Gene J. Puskar/AP Photo
A new housing development in Middlesex Township, Pennsylvania, October 12, 2022. There has been a major slowdown in new housing starts and in demand for single-family homes.
For over a year now, economic-policy commentators have debated what to do about inflation. With prices rising faster than they have in four decades, consumers and politicians alike were not happy (though many corporations have been raking in fat profits). In response, the Federal Reserve has been hiking interest rates at a frenzied pace.
The debate has two basic poles. On the one hand, as my colleague Robert Kuttner outlines, hawks like Larry Summers have held that only a vicious economic pummeling of the working class will do the job—five years of unemployment above 5 percent in his view. On the other, “Team Transitory” has held that the inflation is largely caused by one-off factors—supply chain disruptions, Putin’s war in Ukraine, and pandemic relief money that is now far in the rearview mirror—as well as deregulation and corporate consolidation, which ought to be addressed with policy changes rather than unemployment.
For a time, it seemed the transitory school (including myself, admittedly) had underestimated things. But the most recent Consumer Price Index (CPI) report, released yesterday, shows a marked softening in inflation—and when we peer into the entrails of the data, there are strong indications that this trend will continue in the near future. The Fed has every reason to stand pat on rate hikes, or at least moderate the pace of increases.
The new CPI figure is for November, and it shows a 7.1 percent increase on a year-over-year basis. Core inflation, which excludes volatile food and energy prices, is up just 6 percent. That’s both the second consecutive monthly slowdown and lower than what economists had predicted. Stocks soared on the news.
Even more promising was data showing that rents look to be peaking in many markets, that the previous huge surge in the price of services is coming down, and that many goods are actually falling in price—particularly cars, which had hitherto been a major inflationary driver. “This is exactly the inflation print I had been hoping for,” Mike Konczal, director of macroeconomic analysis at the Roosevelt Institute, told the Prospect. “The three trends we all want to see—the price of goods actually coming down, services starting to cool, and the government numbers peaking on housing—are all here, and for the second month in a row.”
The case for Fed restraint is strengthened when we take into account how slowly interest rates work as a policy mechanism. Their biggest effect is on housing—by making it much more expensive to borrow, the costs of construction and mortgages are increased. Sure enough, we’ve seen a major slowdown in new housing starts and in demand for single-family homes. That crashes the construction industry, which reduces spending in sectors that depend on construction spending, and so on. That effect can take months or even years to fully work itself out, as compared to the sizable month-by-month movements we’re seeing today.
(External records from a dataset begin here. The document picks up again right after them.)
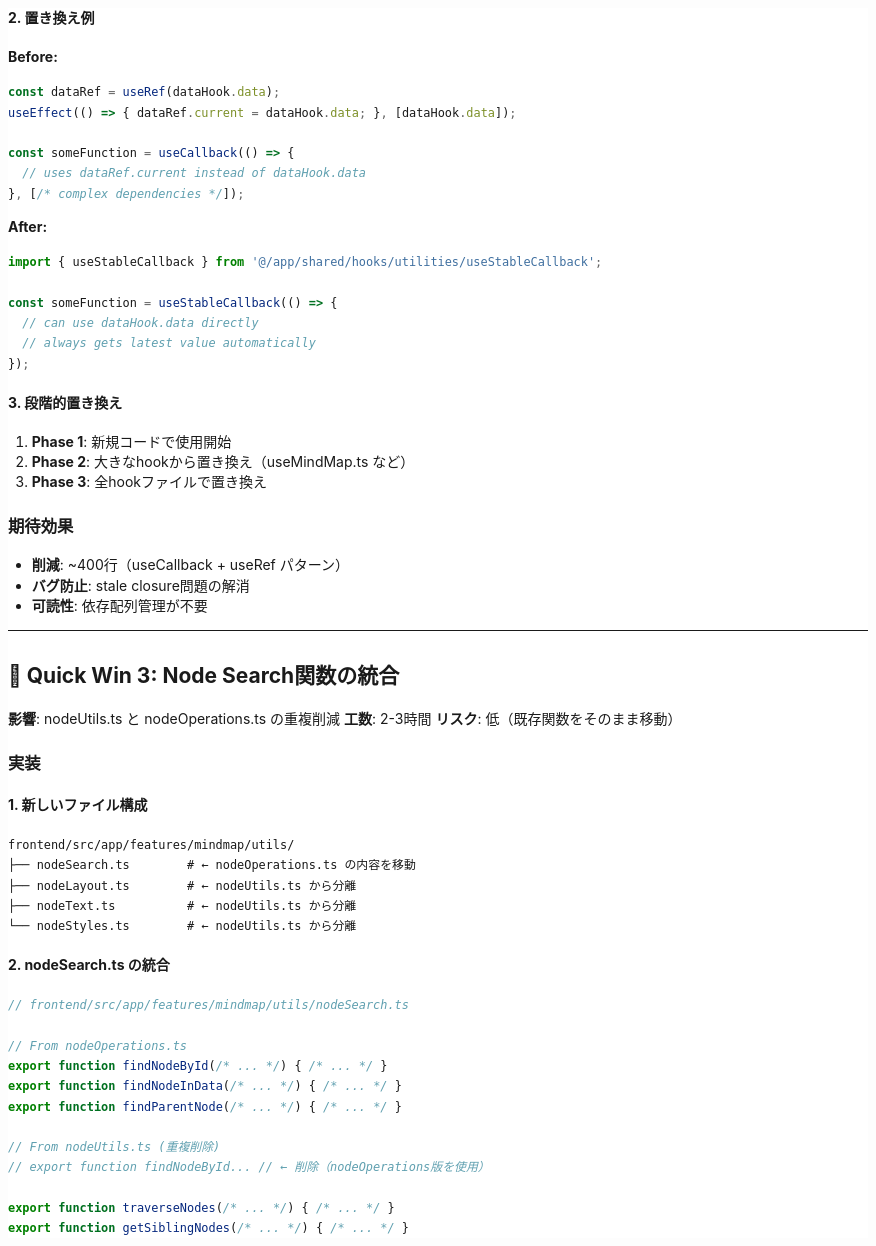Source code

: #### 2. 置き換え例

**Before:**
```typescript
const dataRef = useRef(dataHook.data);
useEffect(() => { dataRef.current = dataHook.data; }, [dataHook.data]);

const someFunction = useCallback(() => {
  // uses dataRef.current instead of dataHook.data
}, [/* complex dependencies */]);
```

**After:**
```typescript
import { useStableCallback } from '@/app/shared/hooks/utilities/useStableCallback';

const someFunction = useStableCallback(() => {
  // can use dataHook.data directly
  // always gets latest value automatically
});
```

#### 3. 段階的置き換え
1. **Phase 1**: 新規コードで使用開始
2. **Phase 2**: 大きなhookから置き換え（useMindMap.ts など）
3. **Phase 3**: 全hookファイルで置き換え

### 期待効果
- **削減**: ~400行（useCallback + useRef パターン）
- **バグ防止**: stale closure問題の解消
- **可読性**: 依存配列管理が不要

---

## 🎯 Quick Win 3: Node Search関数の統合

**影響**: nodeUtils.ts と nodeOperations.ts の重複削減
**工数**: 2-3時間
**リスク**: 低（既存関数をそのまま移動）

### 実装

#### 1. 新しいファイル構成
```
frontend/src/app/features/mindmap/utils/
├── nodeSearch.ts        # ← nodeOperations.ts の内容を移動
├── nodeLayout.ts        # ← nodeUtils.ts から分離
├── nodeText.ts          # ← nodeUtils.ts から分離
└── nodeStyles.ts        # ← nodeUtils.ts から分離
```

#### 2. nodeSearch.ts の統合
```typescript
// frontend/src/app/features/mindmap/utils/nodeSearch.ts

// From nodeOperations.ts
export function findNodeById(/* ... */) { /* ... */ }
export function findNodeInData(/* ... */) { /* ... */ }
export function findParentNode(/* ... */) { /* ... */ }

// From nodeUtils.ts (重複削除)
// export function findNodeById... // ← 削除（nodeOperations版を使用）

export function traverseNodes(/* ... */) { /* ... */ }
export function getSiblingNodes(/* ... */) { /* ... */ }
```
Indeed, as economist Alex Williams argues at Employ America, there’s a plausible case that even the peaking rents we’re seeing don’t have very much to do with the Fed’s rate hikes. Real-time rent measurements from sources aside from the CPI (which compares costs to the previous year’s) showed a rent inflation peak before the Fed started hiking. That points to other causes: For instance, we know that strong job growth causes rent increases, and the past two years have seen some of the largest new employment numbers in American history. We also know that thanks to the rise of work-from-home in many industries, millions of people moved out of hyper-expensive places like San Francisco and New York City and into relatively cheaper cities in the hinterland.
The case for Fed restraint is strengthened when we take into account how slowly interest rates work as a policy mechanism.
But both of those processes are now largely completed. Job growth has slowed dramatically as the economy nears the level of employment we saw before the pandemic. Work-from-home seems to be settling down into a stable pattern. “Allowing the recovery to run its course—rather than continuing to hike until we see a recession—may accomplish the Fed’s anti-inflationary goals just as well as continued hikes would, but without risking economic growth and employment,” Williams writes.
Given how comparatively quickly inflation seems to be coming down, and the dubious (at best) connection between the Fed’s interest rate mechanism and the drivers of inflation, the Fed would be wise to cool it on rate hikes. Another few super-aggressive 0.75 percent moves and this time next year we could be in a deflationary recession with the Fed ineffectually trying to reverse course as it did during the 2010s—with no prospect of fiscal policy coming to the rescue.
As a closing comment, it’s truly remarkable how well the U.S. economy has held up this year. It shrugged off numerous body blows—inflation, tremendous supply disruptions, and a central bank leaning on the recession button. And despite it all, we haven’t seen this kind of hot labor market and powerful consumer demand for decades. If there’s any chance of preserving this situation, the Fed is obligated to try.